[Date Prev][Date Next][Thread Prev][Thread Next][Date Index][Thread Index]

Redeveloping the system - was Thoughts on payment handling in 1.4.x



Oh dear: this is quite long. Sorry, but I had a cup of tea and a think,
and decided it is appropriate as is.

On Fri, 2007-04-27 at 10:22 -0700, Joshua D. Drake wrote:
> ... or I beating 
> someone into doing it right through team collaboration and positive 
> reinforcement (2x4, hose, or weed pulling with tweezers).

I come from two small islands that must hold the timber the other way
around: they can it "4 by 2" there. :-) This is a case of a alternative
terminology that might be considered trivial because anyone might
reasonably understand it when its expressed either way. However in
system design what seems like trivial differences in word
usage/definition is one of the main reasons for misunderstanding and
bugs further down the line. There have been many cases of usage of words
and phrases in many discussions here in the past that I have thought
were at best obscure, at least to me. I have very rarely raised issue
because I did not want to appear to be too disruptive.
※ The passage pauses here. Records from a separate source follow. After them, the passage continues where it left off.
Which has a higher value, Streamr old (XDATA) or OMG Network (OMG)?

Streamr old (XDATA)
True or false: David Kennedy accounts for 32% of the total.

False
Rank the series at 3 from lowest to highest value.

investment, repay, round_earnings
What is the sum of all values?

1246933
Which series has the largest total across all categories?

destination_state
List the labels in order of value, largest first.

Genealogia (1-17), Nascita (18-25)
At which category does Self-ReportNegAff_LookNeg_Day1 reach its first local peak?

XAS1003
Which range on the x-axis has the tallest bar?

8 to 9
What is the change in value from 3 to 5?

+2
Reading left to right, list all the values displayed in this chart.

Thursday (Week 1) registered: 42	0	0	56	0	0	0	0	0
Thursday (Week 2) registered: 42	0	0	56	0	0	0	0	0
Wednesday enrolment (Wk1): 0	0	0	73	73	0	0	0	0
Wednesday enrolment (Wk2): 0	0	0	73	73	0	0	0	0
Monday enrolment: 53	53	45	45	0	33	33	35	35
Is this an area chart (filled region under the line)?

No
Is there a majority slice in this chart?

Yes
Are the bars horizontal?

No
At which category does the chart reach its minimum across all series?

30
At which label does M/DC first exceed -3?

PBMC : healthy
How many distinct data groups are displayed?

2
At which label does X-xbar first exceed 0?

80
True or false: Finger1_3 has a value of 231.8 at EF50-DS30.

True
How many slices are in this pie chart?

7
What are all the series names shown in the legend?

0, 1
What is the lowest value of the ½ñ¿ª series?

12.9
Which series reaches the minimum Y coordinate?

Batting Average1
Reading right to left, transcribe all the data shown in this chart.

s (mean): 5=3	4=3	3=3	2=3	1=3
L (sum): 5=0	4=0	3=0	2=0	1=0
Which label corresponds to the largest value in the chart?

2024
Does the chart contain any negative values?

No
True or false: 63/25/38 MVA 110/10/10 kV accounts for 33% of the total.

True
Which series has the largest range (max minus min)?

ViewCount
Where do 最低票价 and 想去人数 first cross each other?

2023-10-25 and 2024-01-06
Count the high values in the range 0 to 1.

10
Discussion in the past day has been extremely good. All you need now is
a development infrastructure/method(ology)/process to capture and use
the results ie to agree and define (record formally as an agreed basis
for the system) these sorts of items: eg -

> On Fri, 2007-04-27 at 08:18 -0700, Chris Travers wrote:
> 
> > > Invoices are accounting transactions.  Sales orders and quotes are not.
 [)Proposed?) Business rule.] 

> > 
> > In particular, when you convert an order to an invoice it becomes a
> > financial transaction.
 [)Proposed?) Business rule.] 

> > Having said this, they are still phases of the document
[Terminology: one proposed definition of the meaning of the term
'document', ie 'an instance of a business transaction as it flows
through an instance of one "business workflow"'?]
[Terminology: one proposed definition of the meaning of the term
'phases']
This example uses words in what I consider to be unusual, so if accepted
as a valid usage for this project, it is important that the terms by
formally defined, so others understand what you are on about.

Its really important to define terminology concisely and unambiguously,
plus as much as possible to have as few different meaning for a term as
possible. One key way to do this is to be very vary about picking up odd
buzzwords and "mots de jour" or terms from foreign domains. Its a common
problem in IT for people to think its cool to impress others with
obscure terminology, and this is a big problem in system design. Stick
to common meaning for terms as much as possible.

I could give dozens more examples of this from the recent past here, but
I am sure everyone gets the idea. Oh a couple of important ones though:
my understanding/experience of relational data and database modelling
results in these terms being understood as follows:
In a physical schema/physical database -
 1. Fields do not exist. They are called columns. Exception maybe:
Microsoft Access database programming, (heaven help you). Fields exist
in views of columns, eg on screens and in reports (views of data).
Conversely on screens and in reports columns do not exist: they are
fields.
 2. Records do not exist. They are rows. Similarly on screens and in
reports rows do not exist: they are records.
Why is this important? Because if you mix the terms up, you start having
a discussion about a logical/business model/users' requirements and end
up sounding like you are making decisions about the way the physical
database is going to be defined, all in one discussion, ie you get
discussion about the nature of the problem(requirements) expressed as
the answer(system design). What you should be doing is addressing and
agreeing on the problem/requirement first before you start working on
the answer/design. Too often in software a system is built without
properly understanding what the requirement is, eg agreeing on the
business rules. This is why bugs occur (notwithstanding design/coding
bugs: they are extras).

In summary: terminology is vitally important. Ignore this at your peril.

A final thought:
If no development method (process plus artifacts) is agreed, how is
everybody going to work together?
	- System Scope, List of Terms, Business Rules, and the models etc are
just examples of key artifacts.
	- A better understanding of process is found in the principles of
Quality, specifically in attempting to raise the project up to at least
CMM level 3. (http://en.wikipedia.org/wiki/Capability_Maturity_Model).
Lack of a clear understanding of what Quality is (not the general
meaning, but the formal meaning as applied to projects (hence the
capitals)) and why it is important, is probably the single biggest
problem that I see with open-source projects.